1.De rechtbank heeft in het bestreden tussenvonnis van 11 november 2009 onder 2.1. tot en met 2.12 de belangrijkste feiten geresumeerd. Hiertegen zijn partijen niet opgekomen, met dien verstande dat [appellante] de feitenweergave in r.o. 2.10 van dat tussenvonnis in zoverre betwist (MvG 1-3) dat zij stelt dat niet zij, maar de heer [A] (hierna:[A]) opdracht heeft gegeven tot de daarin genoemde overschrijvingen (zie ook hieronder 1.10) en dat zij de in die rechtsoverweging bedoelde contante geldopnames (zie eveneens hieronder 1.10) eveneens in zijn opdracht heeft gedaan. Grief 3 van [appellante], waarop het hof hieronder terugkomt, hangt mede samen met deze betwisting. Met inachtneming daarvan gaat het in dit geding in hoofdzaak om het volgende.
1.1De Groot, geboren op 18 maart 1936, was een alleenstaande man die leed aan de ziekte van Parkinson. Hij was ten tijde van het uitbrengen van de inleidende dagvaarding eind 2008 al een aantal jaren (zeer) hulpbehoevend en had permanente begeleiding nodig.

+++

Schrijf het vervolg van de uitspraak over de hulpbehoevende De Groot, aansluitend op de laatste zin. De records zijn hiervoor niet nodig.

**RECORDS**
+++

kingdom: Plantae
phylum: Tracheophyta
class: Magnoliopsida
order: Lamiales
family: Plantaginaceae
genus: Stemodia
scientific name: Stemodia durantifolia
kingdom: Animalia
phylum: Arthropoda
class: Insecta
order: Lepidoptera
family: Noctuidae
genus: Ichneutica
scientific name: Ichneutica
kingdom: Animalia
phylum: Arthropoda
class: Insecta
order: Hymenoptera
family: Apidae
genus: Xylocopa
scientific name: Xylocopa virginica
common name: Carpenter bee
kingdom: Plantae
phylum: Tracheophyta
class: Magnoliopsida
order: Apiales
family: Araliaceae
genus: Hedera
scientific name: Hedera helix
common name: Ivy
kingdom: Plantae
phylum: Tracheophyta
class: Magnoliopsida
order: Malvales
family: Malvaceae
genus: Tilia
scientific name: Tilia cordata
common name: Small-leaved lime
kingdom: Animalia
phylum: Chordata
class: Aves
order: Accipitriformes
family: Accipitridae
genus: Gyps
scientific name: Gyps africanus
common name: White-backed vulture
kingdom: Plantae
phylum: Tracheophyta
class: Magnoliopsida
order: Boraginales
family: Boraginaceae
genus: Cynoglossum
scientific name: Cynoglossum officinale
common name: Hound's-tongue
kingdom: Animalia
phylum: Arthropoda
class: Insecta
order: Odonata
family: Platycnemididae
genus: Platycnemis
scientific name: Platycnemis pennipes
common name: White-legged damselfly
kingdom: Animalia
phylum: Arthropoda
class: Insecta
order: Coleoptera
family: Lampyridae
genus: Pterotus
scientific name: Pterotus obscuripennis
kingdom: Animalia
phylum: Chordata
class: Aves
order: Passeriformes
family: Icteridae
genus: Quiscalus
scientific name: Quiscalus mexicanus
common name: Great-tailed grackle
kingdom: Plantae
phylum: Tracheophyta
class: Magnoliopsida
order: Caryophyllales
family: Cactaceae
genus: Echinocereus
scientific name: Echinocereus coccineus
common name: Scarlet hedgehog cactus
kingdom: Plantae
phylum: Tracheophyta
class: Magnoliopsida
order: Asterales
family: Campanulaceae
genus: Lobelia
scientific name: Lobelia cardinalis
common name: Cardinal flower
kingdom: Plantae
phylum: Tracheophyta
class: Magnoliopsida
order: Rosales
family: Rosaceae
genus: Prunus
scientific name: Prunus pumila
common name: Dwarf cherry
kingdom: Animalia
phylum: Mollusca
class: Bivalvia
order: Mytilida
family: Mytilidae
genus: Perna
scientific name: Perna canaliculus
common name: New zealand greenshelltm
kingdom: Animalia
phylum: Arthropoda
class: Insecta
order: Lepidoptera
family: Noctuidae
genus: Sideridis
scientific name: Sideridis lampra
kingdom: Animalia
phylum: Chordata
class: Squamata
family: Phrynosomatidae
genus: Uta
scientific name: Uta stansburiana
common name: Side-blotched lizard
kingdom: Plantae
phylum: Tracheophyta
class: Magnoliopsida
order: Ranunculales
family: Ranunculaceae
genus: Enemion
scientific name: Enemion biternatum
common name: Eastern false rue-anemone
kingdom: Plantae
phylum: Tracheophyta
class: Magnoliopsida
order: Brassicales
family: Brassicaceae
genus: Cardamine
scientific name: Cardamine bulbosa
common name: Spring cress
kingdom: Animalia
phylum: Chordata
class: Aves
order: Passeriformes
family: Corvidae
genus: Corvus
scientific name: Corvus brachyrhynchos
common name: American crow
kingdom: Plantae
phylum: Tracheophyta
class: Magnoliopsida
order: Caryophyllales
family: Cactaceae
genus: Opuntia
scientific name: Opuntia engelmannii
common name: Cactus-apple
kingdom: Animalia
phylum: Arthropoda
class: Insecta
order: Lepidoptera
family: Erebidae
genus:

+++

**HET RESULTAAT**
1.2[appellante] en[A] hebben elkaar begin 2006 leren kennen.[A] werd toen verpleegd in een verpleeghuis. Nadien is hij weer thuis in Voorburg gaan wonen. [appellante] is hem daar gaan verzorgen. Er is tussen hen een vertrouwensband ontstaan. Aan[A] is een zogeheten persoonsgebonden budget (hierna: PGB) toegekend.
1.3In het voorjaar van 2006 is op naam van beide partijen bij de Postbank een zogeheten en/of-rekening geopend met nummer 4395865. Aanvankelijk zijn de bankafschriften van deze rekening naar het woonadres van[A] gezonden maar na verloop van tijd is dat gewijzigd en werden ze naar het woonadres van [appellante] gestuurd. [appellante] heeft toen ook een eigen (tweede) bankpasje gekregen.
1.4Op 17 augustus 2006 heeft[A] notarieel doen vastleggen dat [appellante], als volmachtnemer, al zijn belangen op medisch gebied kan behartigen.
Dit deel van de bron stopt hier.